## PROBLEM STATEMENT
In the article on prenatal consultations, what percentage of women still give birth at home, according to Mr. Sinzinkayo?

Start of PAGE EXTRACT

• Tue. Oct 3rd, 2023

Eight prenatal consultations, lower risks in maternity


Jun 5, 2023

BUJUMBURA June 4th (ABP) – The Ministry of Public Health and the Fight against AIDS, through its National Reproductive Health Program (PNSR), organized, from June 1 to 2, 2023, in Bujumbura, a media workshop on coverage of issues specific to reproductive health, adolescent and youth sexual reproductive health, family planning and nutrition.

That activity was financially supported by the Nkuriza Project of the World Bank within the framework of building the capacities of media professionals in the handling of news relating to reproductive health and nutrition.

In his presentation, Philbert Sinzinkayo of the PNSR indicated that the people of Burundi need to be sensitized to respond sufficiently to family planning, prenatal and postnatal consultations, childbirth in a health care setting in order to reduce the cases of maternal and child deaths. He reported that the main causes of maternal deaths are linked to what is called 4 Trops. He cited the early Trop, i.e., being pregnant before the age of 18, the late Trop, i.e., being pregnant after the age of 35, the close Trop, i.e., falling pregnant year after year and the many Trops, that is to say, many pregnancies exceeding five children.

He also pointed out that aside from death, women pregnant in those ways are at risk of obstetric fistula, abortion, and other consequences. For doctors to be able to intervene, pregnant women must make, from the first trimester until delivery, eight prenatal consultations, to allow doctors to correct certain pathologies that can harm pregnancy. Mothers are also urged to do postnatal consultations within 42 days after childbirth to detect, in time, any problem related to childbirth. It is the same for newborns who need regular monitoring because certain diseases, such as jaundice, can affect the newborn before 28 days. Those consultations will make it possible to achieve safe motherhood and good neonatal health, the vision of 2030 being to achieve less than 140 maternal deaths out of 100,000 births. Women were thus advised to give birth in health facilities to prevent the risks that may arise, but there are still 24% of women who still give birth at home, according to Mr. Sinzinkayo.

In addition, he pointed out that the Burundian population should understand the true merits of family planning, explaining that the population is growing. He specified that the rate of use of contraceptive methods, which was 33.8% in 2022 according to the results of a survey carried out, is not satisfactory.

End of PAGE EXTRACT
Start of RECORDS

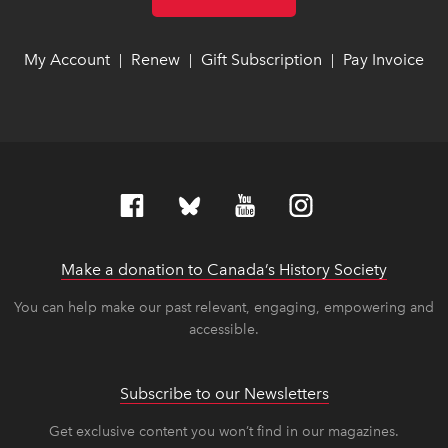
My Account
link opens in new window
link opens in new window
Renew
link opens in new window
link opens in new window
Gift Subscription
link opens in ne
link opens in ne
Pay Invoice
lin
lin
|
|
|
Make a donation to Canada’s History Society
link op
link op
You can help make our past relevant, engaging, empowering and
accessible.
Subscribe to our Newsletters
Get exclusive content you won’t find in our magazines.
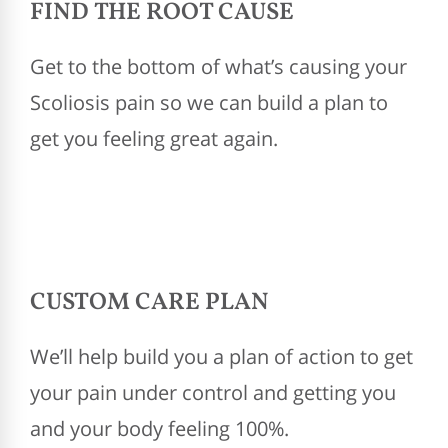
FIND THE ROOT CAUSE
Get to the bottom of what’s causing your
Scoliosis pain so we can build a plan to
get you feeling great again.
CUSTOM CARE PLAN
We’ll help build you a plan of action to get
your pain under control and getting you
and your body feeling 100%.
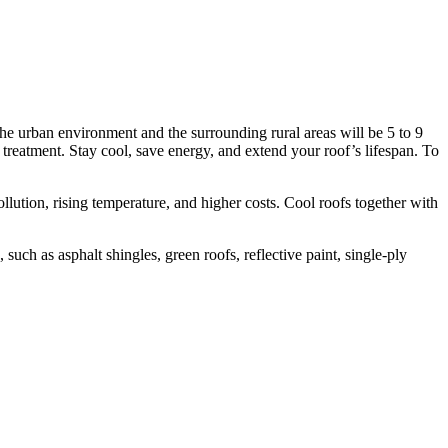
the urban environment and the surrounding rural areas will be 5 to 9
 treatment. Stay cool, save energy, and extend your roof’s lifespan. To
llution, rising temperature, and higher costs. Cool roofs together with
uch as asphalt shingles, green roofs, reflective paint, single-ply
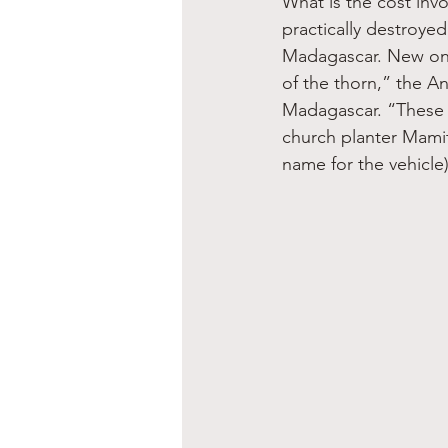
What is the cost invo
practically destroyed
Madagascar. New only
of the thorn,” the An
Madagascar. “These t
church planter Mamit
name for the vehicle)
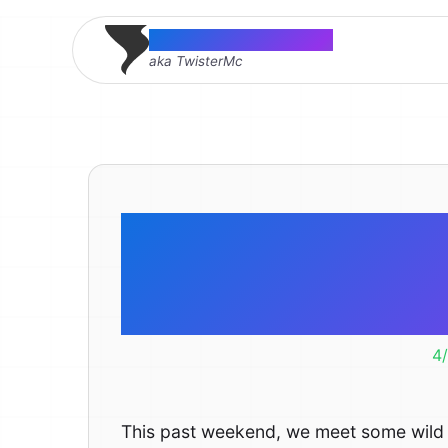
Thomas McMahon
aka TwisterMc
Went to the 
Cap
4
This past weekend, we meet some wild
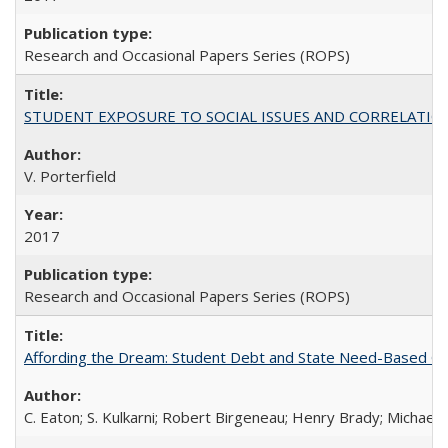
Research and Occasional Papers Series (ROPS)
STUDENT EXPOSURE TO SOCIAL ISSUES AND CORRELATIONS WITH 
V. Porterfield
2017
Research and Occasional Papers Series (ROPS)
Affording the Dream: Student Debt and State Need-Based Grant 
C. Eaton; S. Kulkarni; Robert Birgeneau; Henry Brady; Michael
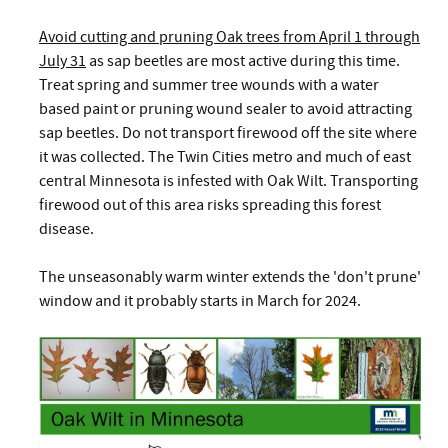
Avoid cutting and pruning Oak trees from April 1 through
July 31
as sap beetles are most active during this time.
Treat spring and summer tree wounds with a water
based paint or pruning wound sealer to avoid attracting
sap beetles. Do not transport firewood off the site where
it was collected. The Twin Cities metro and much of east
central Minnesota is infested with Oak Wilt. Transporting
firewood out of this area risks spreading this forest
disease.
The unseasonably warm winter extends the 'don't prune'
window and it probably starts in March for 2024.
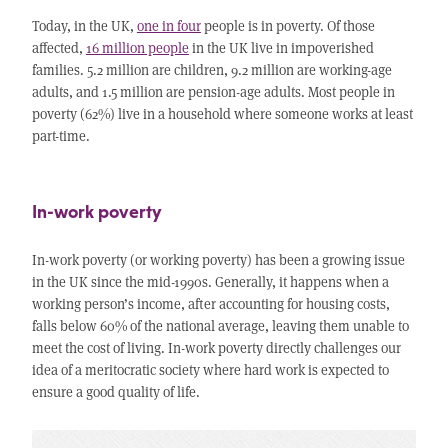
Today, in the UK,
one in four
people is in poverty. Of those
affected,
16 million people
in the UK live in impoverished
families. 5.2 million are children, 9.2 million are working-age
adults, and 1.5 million are pension-age adults. Most people in
poverty (62%) live in a household where someone works at least
part-time.
In-work poverty
In-work poverty (or working poverty) has been a growing issue
in the UK since the mid-1990s. Generally, it happens when a
working person’s income, after accounting for housing costs,
falls below 60% of the national average, leaving them unable to
meet the cost of living. In-work poverty directly challenges our
idea of a meritocratic society where hard work is expected to
ensure a good quality of life.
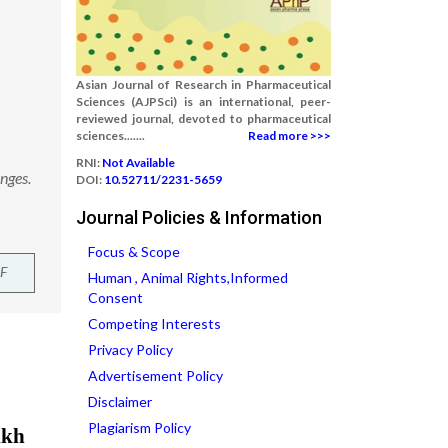
Asian Journal of Research in Pharmaceutical
Sciences (AJPSci) is an international, peer-
reviewed journal, devoted to pharmaceutical
sciences.......
Read more >>>
RNI:
Not Available
nges.
DOI:
10.52711/2231-5659
Journal Policies & Information
Focus & Scope
F
Human , Animal Rights,Informed
Consent
Competing Interests
Privacy Policy
Advertisement Policy
Disclaimer
Plagiarism Policy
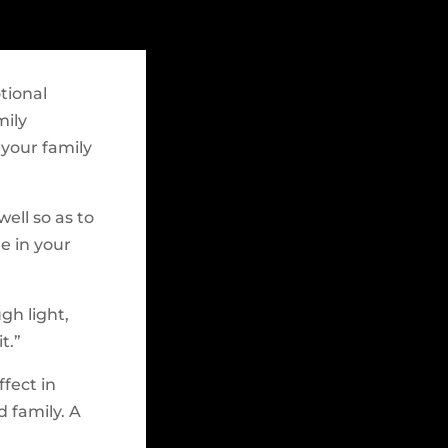
tional
mily
 your family
well so as to
e in your
gh light,
t.”
ffect in
 family. A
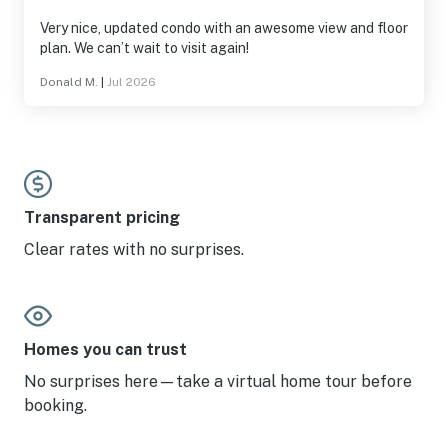
Very nice, updated condo with an awesome view and floor
plan. We can’t wait to visit again!
Donald M.
|
Jul 2026
Transparent pricing
Clear rates with no surprises.
Homes you can trust
No surprises here—take a virtual home tour before
booking.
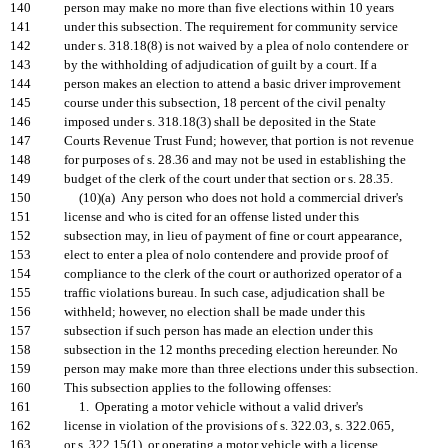
140
person may make no more than five elections within 10 years
141
under this subsection. The requirement for community service
142
under s. 318.18(8) is not waived by a plea of nolo contendere or
143
by the withholding of adjudication of guilt by a court. If a
144
person makes an election to attend a basic driver improvement
145
course under this subsection, 18 percent of the civil penalty
146
imposed under s. 318.18(3) shall be deposited in the State
147
Courts Revenue Trust Fund; however, that portion is not revenue
148
for purposes of s. 28.36 and may not be used in establishing the
149
budget of the clerk of the court under that section or s. 28.35.
150
(10)(a) Any person who does not hold a commercial driver's
151
license and who is cited for an offense listed under this
152
subsection may, in lieu of payment of fine or court appearance,
153
elect to enter a plea of nolo contendere and provide proof of
154
compliance to the clerk of the court or authorized operator of a
155
traffic violations bureau. In such case, adjudication shall be
156
withheld; however, no election shall be made under this
157
subsection if such person has made an election under this
158
subsection in the 12 months preceding election hereunder. No
159
person may make more than three elections under this subsection.
160
This subsection applies to the following offenses:
161
1. Operating a motor vehicle without a valid driver's
162
license in violation of the provisions of s. 322.03, s. 322.065,
163
or s. 322.15(1), or operating a motor vehicle with a license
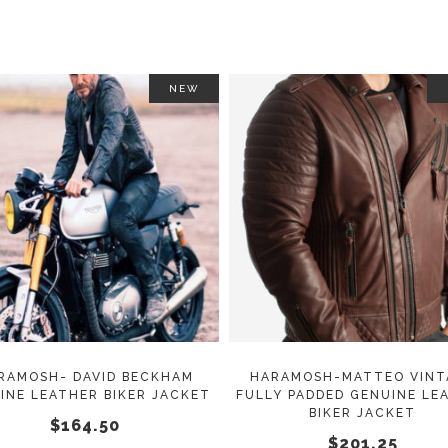
NEW
This
SELECT OPTIONS
SELECT OPTIONS
product
has
multiple
variants.
The
options
may
RAMOSH- DAVID BECKHAM
HARAMOSH-MATTEO VINT
INE LEATHER BIKER JACKET
FULLY PADDED GENUINE LE
be
BIKER JACKET
$
164.50
chosen
$
201.25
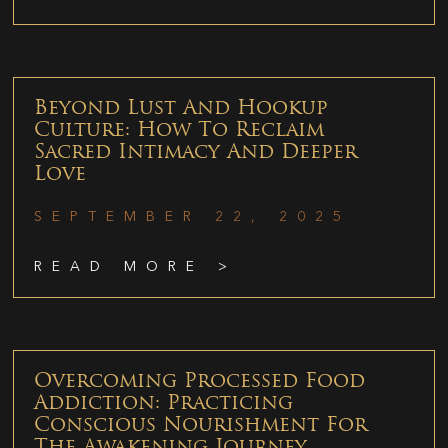
Beyond Lust And Hookup
Culture: How To Reclaim
Sacred Intimacy And Deeper
Love
SEPTEMBER 22, 2025
READ MORE >
Overcoming Processed Food
Addiction: Practicing
Conscious Nourishment For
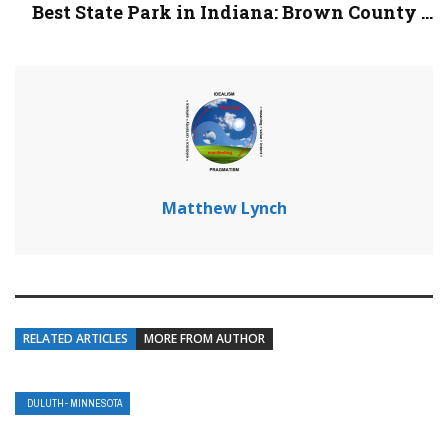
Best State Park in Indiana: Brown County ...
Matthew Lynch
RELATED ARTICLES
MORE FROM AUTHOR
DULUTH- MINNESOTA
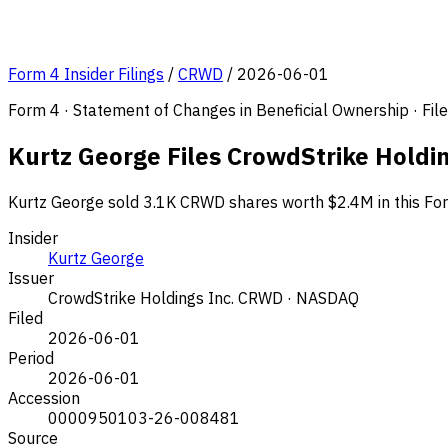
Form 4 Insider Filings
/
CRWD
/
2026-06-01
Form 4 · Statement of Changes in Beneficial Ownership · Fi
Kurtz George Files CrowdStrike Holdi
Kurtz George sold 3.1K CRWD shares worth $2.4M in this For
Insider
Kurtz George
Issuer
CrowdStrike Holdings Inc.
CRWD · NASDAQ
Filed
2026-06-01
Period
2026-06-01
Accession
0000950103-26-008481
Source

End of RECORDS

## ANSWER BELOW
24% of women still give birth at home.